Provided data below:

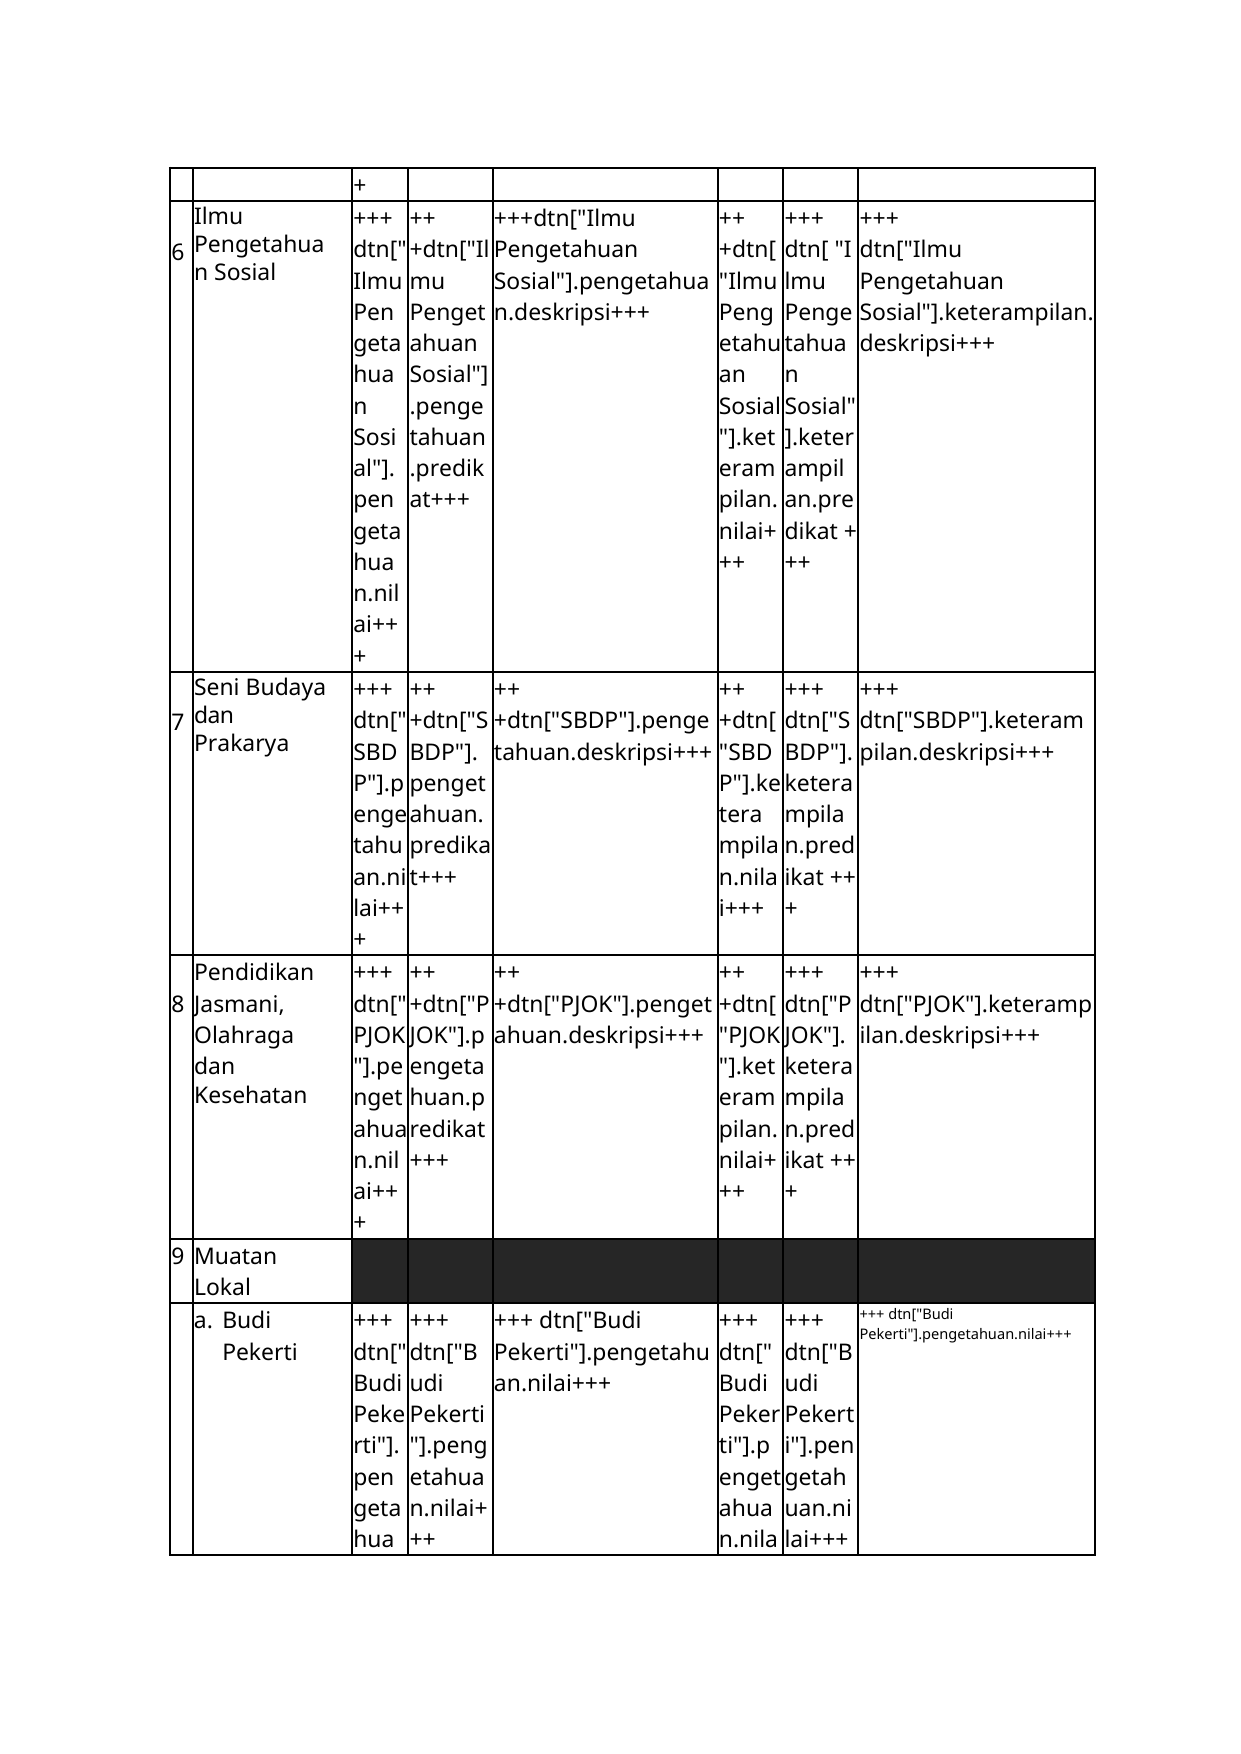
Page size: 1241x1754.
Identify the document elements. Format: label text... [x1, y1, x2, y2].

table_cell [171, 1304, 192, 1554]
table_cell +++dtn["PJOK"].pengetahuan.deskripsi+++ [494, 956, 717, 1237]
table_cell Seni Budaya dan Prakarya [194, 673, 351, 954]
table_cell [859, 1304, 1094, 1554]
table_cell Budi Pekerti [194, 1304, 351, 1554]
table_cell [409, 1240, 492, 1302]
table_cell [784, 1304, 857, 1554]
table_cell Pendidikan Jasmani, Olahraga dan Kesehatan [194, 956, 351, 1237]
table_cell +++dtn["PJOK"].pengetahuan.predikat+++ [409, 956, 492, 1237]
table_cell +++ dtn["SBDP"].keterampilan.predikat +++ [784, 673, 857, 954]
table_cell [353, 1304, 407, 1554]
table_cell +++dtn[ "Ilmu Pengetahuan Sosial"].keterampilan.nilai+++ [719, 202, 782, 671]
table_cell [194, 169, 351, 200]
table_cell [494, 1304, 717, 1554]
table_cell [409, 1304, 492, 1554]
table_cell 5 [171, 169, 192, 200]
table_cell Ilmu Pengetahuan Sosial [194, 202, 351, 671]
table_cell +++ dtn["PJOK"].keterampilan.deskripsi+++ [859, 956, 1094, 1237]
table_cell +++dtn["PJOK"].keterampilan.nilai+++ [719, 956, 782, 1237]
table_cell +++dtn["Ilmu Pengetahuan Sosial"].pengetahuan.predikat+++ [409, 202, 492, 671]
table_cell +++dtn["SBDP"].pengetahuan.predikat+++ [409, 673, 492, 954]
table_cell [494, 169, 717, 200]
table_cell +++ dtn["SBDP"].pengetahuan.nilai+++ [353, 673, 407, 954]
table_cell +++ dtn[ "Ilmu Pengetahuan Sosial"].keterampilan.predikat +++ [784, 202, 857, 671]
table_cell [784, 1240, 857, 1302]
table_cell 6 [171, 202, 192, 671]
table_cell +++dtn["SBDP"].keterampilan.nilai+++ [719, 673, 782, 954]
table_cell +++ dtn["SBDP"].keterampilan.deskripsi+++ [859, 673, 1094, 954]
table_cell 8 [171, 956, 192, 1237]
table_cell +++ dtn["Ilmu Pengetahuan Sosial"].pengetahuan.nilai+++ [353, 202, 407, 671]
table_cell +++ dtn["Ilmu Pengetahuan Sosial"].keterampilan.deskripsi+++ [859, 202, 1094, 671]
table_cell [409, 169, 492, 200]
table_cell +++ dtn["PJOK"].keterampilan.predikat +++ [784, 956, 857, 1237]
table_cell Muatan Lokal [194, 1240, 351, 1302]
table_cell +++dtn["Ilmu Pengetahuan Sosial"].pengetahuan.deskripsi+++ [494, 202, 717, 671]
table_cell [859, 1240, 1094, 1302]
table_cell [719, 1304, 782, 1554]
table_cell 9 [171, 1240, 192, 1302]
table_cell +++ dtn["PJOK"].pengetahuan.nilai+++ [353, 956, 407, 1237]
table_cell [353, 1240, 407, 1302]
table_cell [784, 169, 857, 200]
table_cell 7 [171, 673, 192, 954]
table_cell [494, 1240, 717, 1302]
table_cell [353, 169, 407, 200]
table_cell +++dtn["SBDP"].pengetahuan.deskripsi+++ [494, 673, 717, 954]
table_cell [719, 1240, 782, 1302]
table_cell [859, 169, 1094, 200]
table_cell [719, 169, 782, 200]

End of Provided data.
Provided data below:

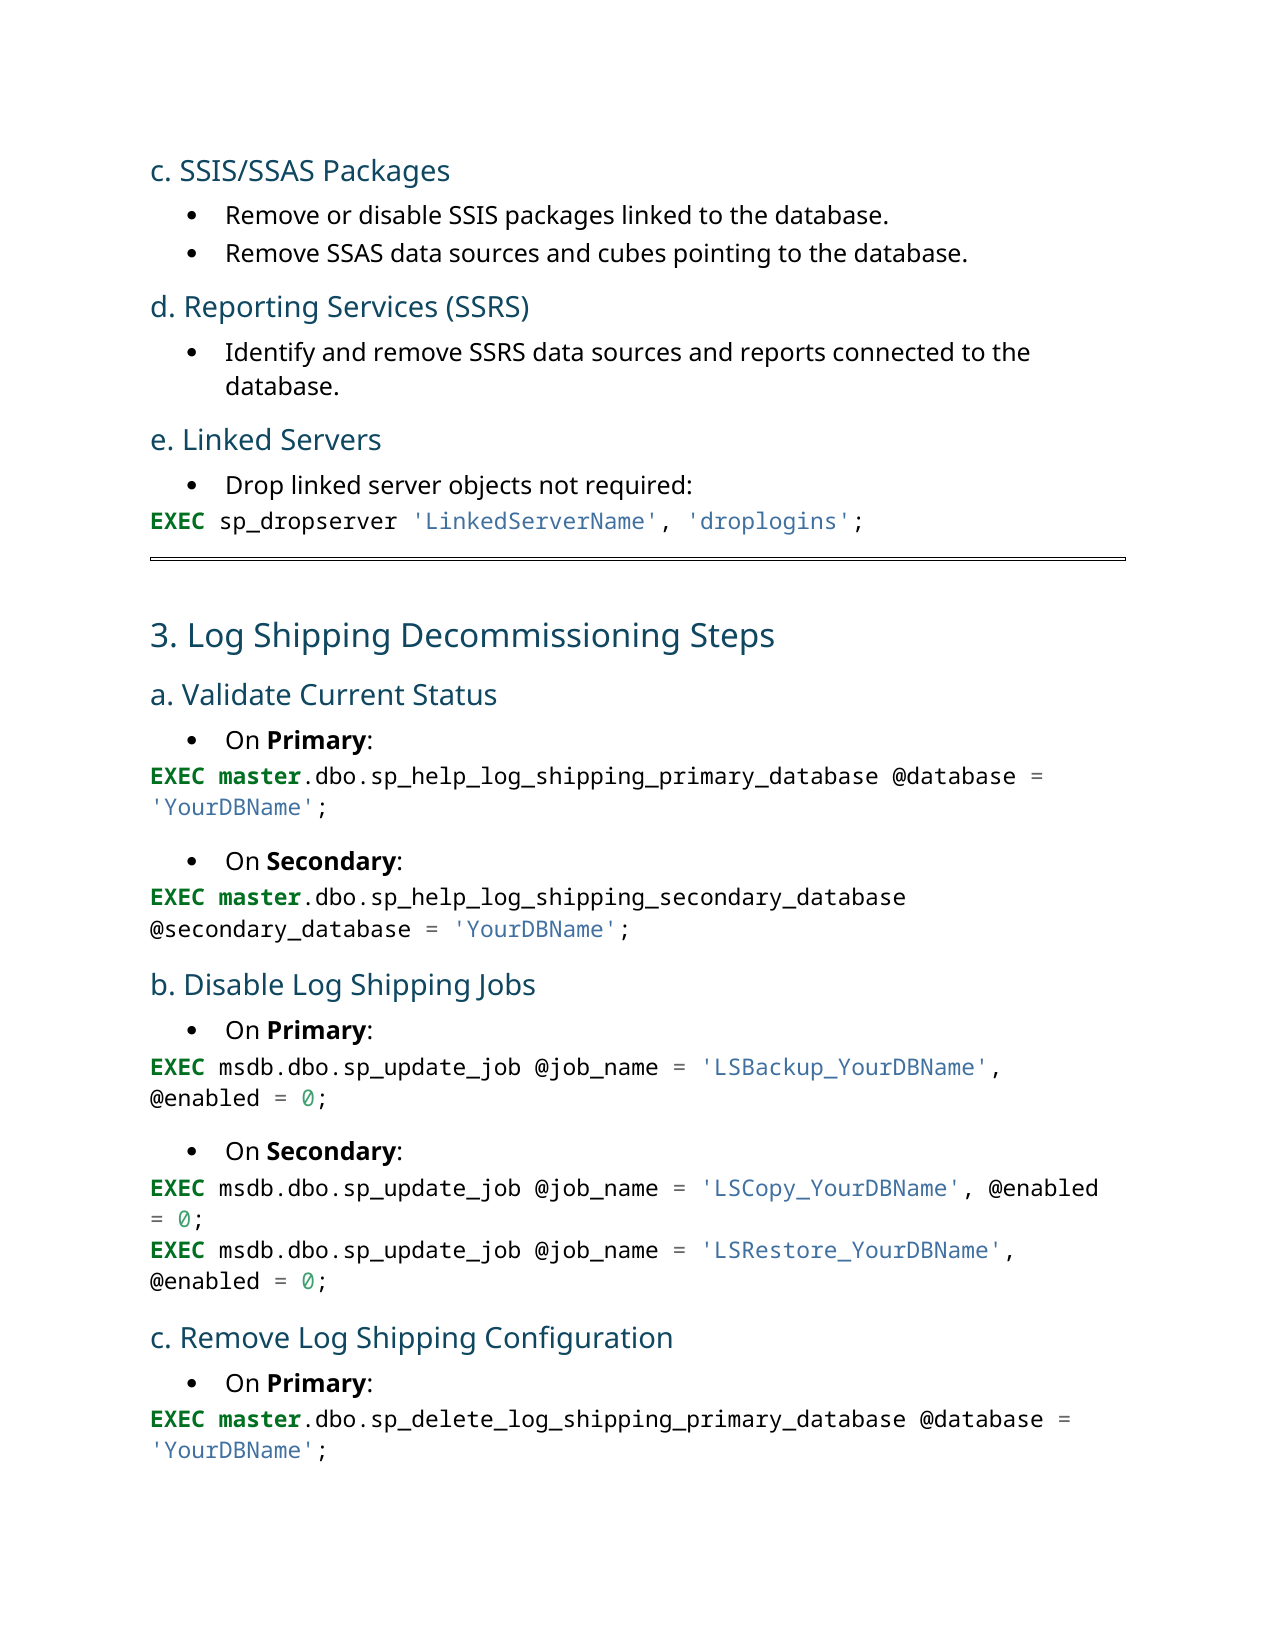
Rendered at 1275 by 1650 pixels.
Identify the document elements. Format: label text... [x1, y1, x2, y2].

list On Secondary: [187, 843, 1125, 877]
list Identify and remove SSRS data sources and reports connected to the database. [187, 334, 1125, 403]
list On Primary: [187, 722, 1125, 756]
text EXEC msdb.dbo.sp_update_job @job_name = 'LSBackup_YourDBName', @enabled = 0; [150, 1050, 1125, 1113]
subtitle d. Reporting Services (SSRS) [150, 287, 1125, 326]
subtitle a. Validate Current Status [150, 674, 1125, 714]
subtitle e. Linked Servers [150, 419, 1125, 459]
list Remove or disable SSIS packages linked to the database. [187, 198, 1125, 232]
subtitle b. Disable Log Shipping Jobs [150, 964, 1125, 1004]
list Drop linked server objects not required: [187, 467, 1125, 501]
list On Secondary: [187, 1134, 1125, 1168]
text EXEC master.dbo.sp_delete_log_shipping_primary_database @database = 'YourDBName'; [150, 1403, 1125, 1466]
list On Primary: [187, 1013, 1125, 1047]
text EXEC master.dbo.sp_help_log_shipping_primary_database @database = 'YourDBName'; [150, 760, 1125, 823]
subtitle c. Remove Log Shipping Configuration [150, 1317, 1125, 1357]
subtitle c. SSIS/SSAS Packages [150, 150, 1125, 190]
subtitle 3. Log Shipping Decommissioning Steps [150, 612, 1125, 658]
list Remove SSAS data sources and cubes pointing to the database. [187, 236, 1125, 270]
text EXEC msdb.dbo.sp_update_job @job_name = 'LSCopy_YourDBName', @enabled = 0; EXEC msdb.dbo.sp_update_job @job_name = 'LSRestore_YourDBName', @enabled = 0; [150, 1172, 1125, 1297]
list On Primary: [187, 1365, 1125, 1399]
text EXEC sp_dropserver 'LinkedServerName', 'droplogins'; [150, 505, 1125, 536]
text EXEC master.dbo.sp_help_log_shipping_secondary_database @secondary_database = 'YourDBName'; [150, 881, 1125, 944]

End of Provided data.

The task:
Your task is to return each line of the data above that contains the string "list".

Output:
list On Secondary: [187, 843, 1125, 877]
list Identify and remove SSRS data sources and reports connected to the database. [187, 334, 1125, 403]
list On Primary: [187, 722, 1125, 756]
list Remove or disable SSIS packages linked to the database. [187, 198, 1125, 232]
list Drop linked server objects not required: [187, 467, 1125, 501]
list On Secondary: [187, 1134, 1125, 1168]
list On Primary: [187, 1013, 1125, 1047]
list Remove SSAS data sources and cubes pointing to the database. [187, 236, 1125, 270]
list On Primary: [187, 1365, 1125, 1399]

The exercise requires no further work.